Pourquoi demander à une candidate à une élection au Conseil National ce qu'elle pense des chemises à manches courtes? À priori, cela ne semble avoir aucun sens. Il n'est pas question de discuter à Berne du port des chemises à manches courtes. Mais du foulard islamique ou du burkini, oui. Il faut se donner la peine d'y réfléchir cinq minutes pour comprendre. La juxtaposition des questions est conçue pour donner l'impression que le burkini est équivalent au port de chemises à manches courtes. Cette séquence de questions est donc construite pour amener le spectateur à couper le lien entre le burkini et le prosélytisme musulman. Je-m'habille-comme-je-veux, tiens, aujourd'hui je porte un burkini. Et demain une chemise à manches courtes. Ce ne sont que des vêtements.

Il faut une belle connaissance des ressorts de la manipulation pour mettre en place ce genre de désinformation quasi subconsciente. Goebbels serait fier d'une telle séquence.

Entendons-nous bien: Oliver Rumo pas plus qu'Immaculée Mosoba ne seront élus dimanche au Conseil National. Sur des listes "alternatives" des grands partis, ils n'ont aucune chance. L'un comme l'autre ne sont que des outils à travers lesquels Ta_ta_ki imprègne le public-cible de son message, et donne une image de leurs partis respectifs.

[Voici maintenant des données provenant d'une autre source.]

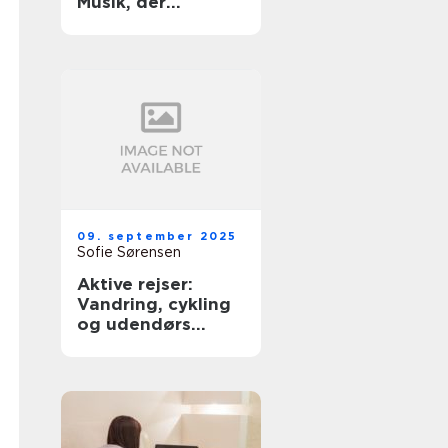
Musik, der
bevæger os
09. september 2025
Sofie Sørensen
Aktive rejser:
Vandring, cykling
og udendørs
eventyr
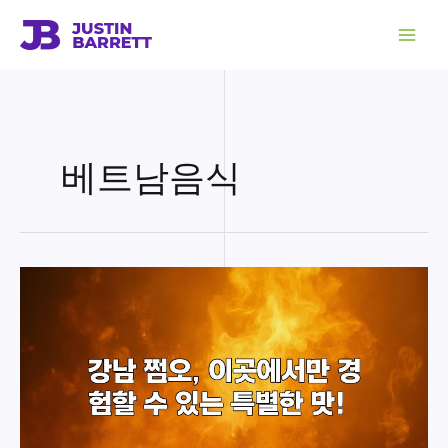
콘
텐
츠
로
건
너
뛰
기
베트남음식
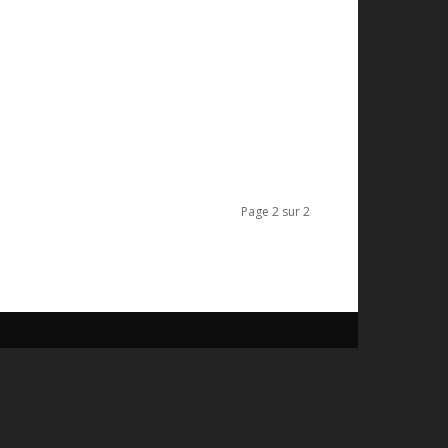
Page 2 sur 2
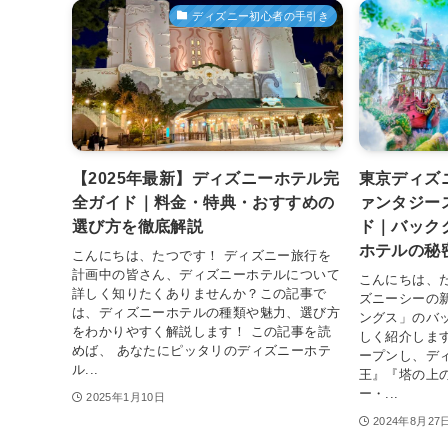
ディズニー初心者の手引き
【2025年最新】ディズニーホテル完
東京ディズ
全ガイド｜料金・特典・おすすめの
ァンタジー
選び方を徹底解説
ド｜バック
ホテルの秘
こんにちは、たつです！ ディズニー旅行を
計画中の皆さん、ディズニーホテルについて
こんにちは、
詳しく知りたくありませんか？この記事で
ズニーシーの
は、ディズニーホテルの種類や魅力、選び方
ングス」のバ
をわかりやすく解説します！ この記事を読
しく紹介します
めば、 あなたにピッタリのディズニーホテ
ープンし、デ
ル...
王』『塔の上
ー・...
2025年1月10日
2024年8月27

L'objectif est pleinement atteint: vue plus de 136'000 fois, la vidéo d'Oliver Rumo est assortie d'une avalanche de près de 3'000 commentaires dont les quatre-cinquièmes oscillent entre le négatif et le franchement haineux.

Les jeunes ont un intérêt pour l'UDC, le nombre de vues de sa vidéo le prouve. Mais ensuite, grâce à Ta_ta_ki, le plus grand parti de Suisse se voit présenté d'une façon simpliste et repoussante, afin de susciter l'hostilité et le dégoût. Plus d'une centaine de milliers de jeunes Romands ont été imprégnés de ce message avant même d'avoir l'âge de voter. L'objectif est donc pleinement atteint, ce qui interpelle certains.

Merci la RTS et son antenne "jeune".